• [Task details]: Your task is to find every line of the data that holds the string "first" and copy it.

• [Records to use]:
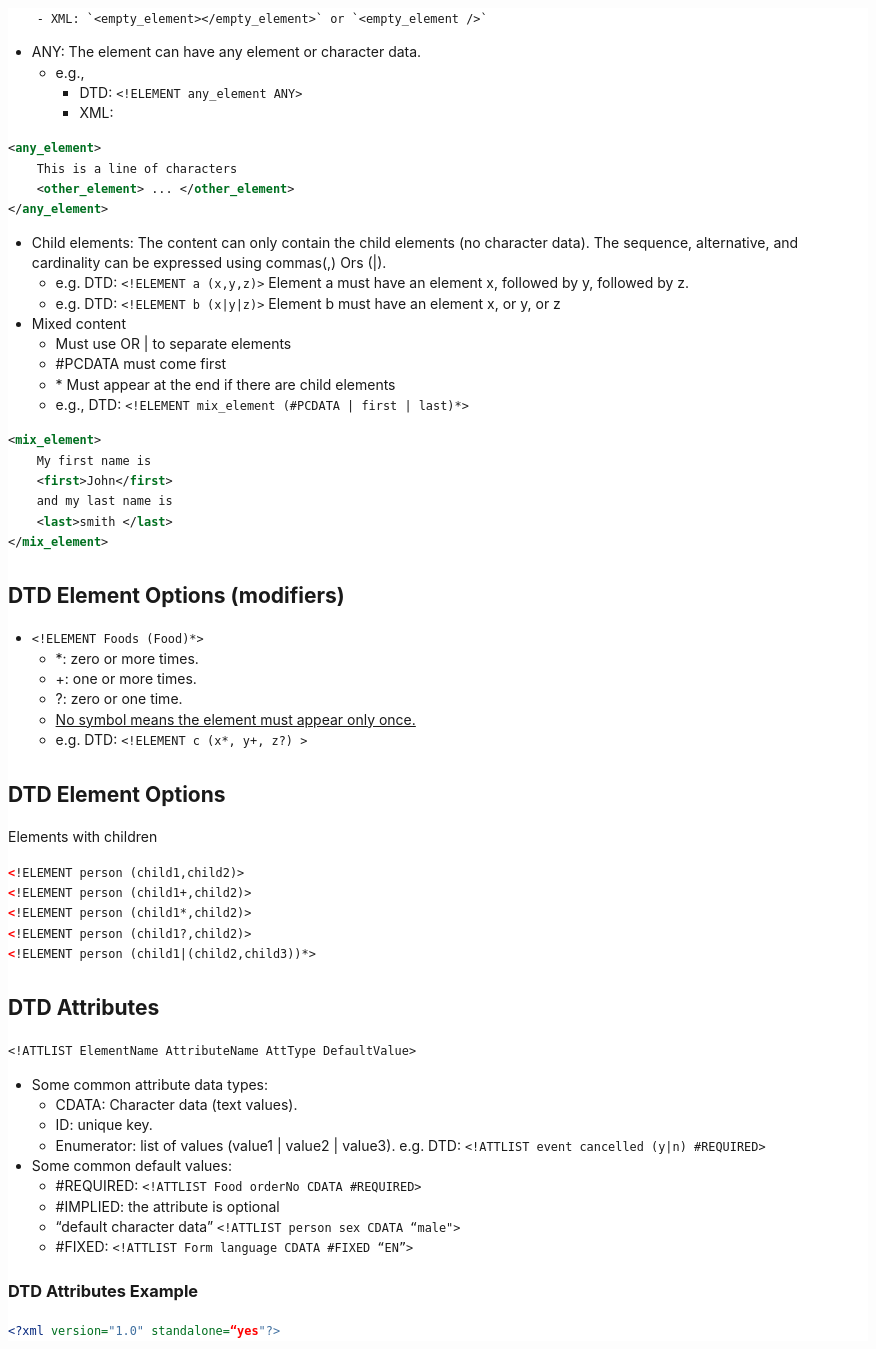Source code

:         - XML: `<empty_element></empty_element>` or `<empty_element />`
- ANY: The element can have any element or character data.
    - e.g.,
        - DTD: `<!ELEMENT any_element ANY>`
        - XML:
```xml
<any_element>
    This is a line of characters
    <other_element> ... </other_element>
</any_element>
```
- Child elements: The content can only contain the child elements (no character data). The sequence, alternative, and cardinality can be expressed using commas(,) Ors (|).
    - e.g. DTD: `<!ELEMENT a (x,y,z)>`
        Element a must have an element x, followed by y, followed by z.
    - e.g. DTD: `<!ELEMENT b (x|y|z)>`
        Element b must have an element x, or y, or z
- Mixed content
    - Must use OR | to separate elements
    - \#PCDATA must come first
    - \* Must appear at the end if there are child elements
    - e.g., DTD: `<!ELEMENT mix_element (#PCDATA | first | last)*>`
```xml
<mix_element>
    My first name is
    <first>John</first>
    and my last name is
    <last>smith </last>
</mix_element>
```
## DTD Element Options (modifiers)
- `<!ELEMENT Foods (Food)*>`
    - \*: zero or more times.
    - +: one or more times.
    - ?: zero or one time.
    - <u>No symbol means the element must appear only once.</u>
    - e.g. DTD: `<!ELEMENT c (x*, y+, z?) >`
## DTD Element Options
Elements with children
```xml
<!ELEMENT person (child1,child2)>
<!ELEMENT person (child1+,child2)>
<!ELEMENT person (child1*,child2)>
<!ELEMENT person (child1?,child2)>
<!ELEMENT person (child1|(child2,child3))*>
```
## DTD Attributes
`<!ATTLIST ElementName AttributeName AttType DefaultValue>`
- Some common attribute data types:
    - CDATA: Character data (text values).
    - ID: unique key.
    - Enumerator: list of values (value1 | value2 | value3).
        e.g. DTD: `<!ATTLIST event cancelled (y|n) #REQUIRED>`
- Some common default values:
    - \#REQUIRED: `<!ATTLIST Food orderNo CDATA #REQUIRED>`
    - \#IMPLIED: the attribute is optional
    - “default character data” `<!ATTLIST person sex CDATA “male">`
    - \#FIXED: `<!ATTLIST Form language CDATA #FIXED “EN”>`
### DTD Attributes Example
```xml
<?xml version="1.0" standalone=“yes"?>
```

• [Response for this exercise]:
    - \#PCDATA must come first
    - e.g., DTD: `<!ELEMENT mix_element (#PCDATA | first | last)*>`
    My first name is
    <first>John</first>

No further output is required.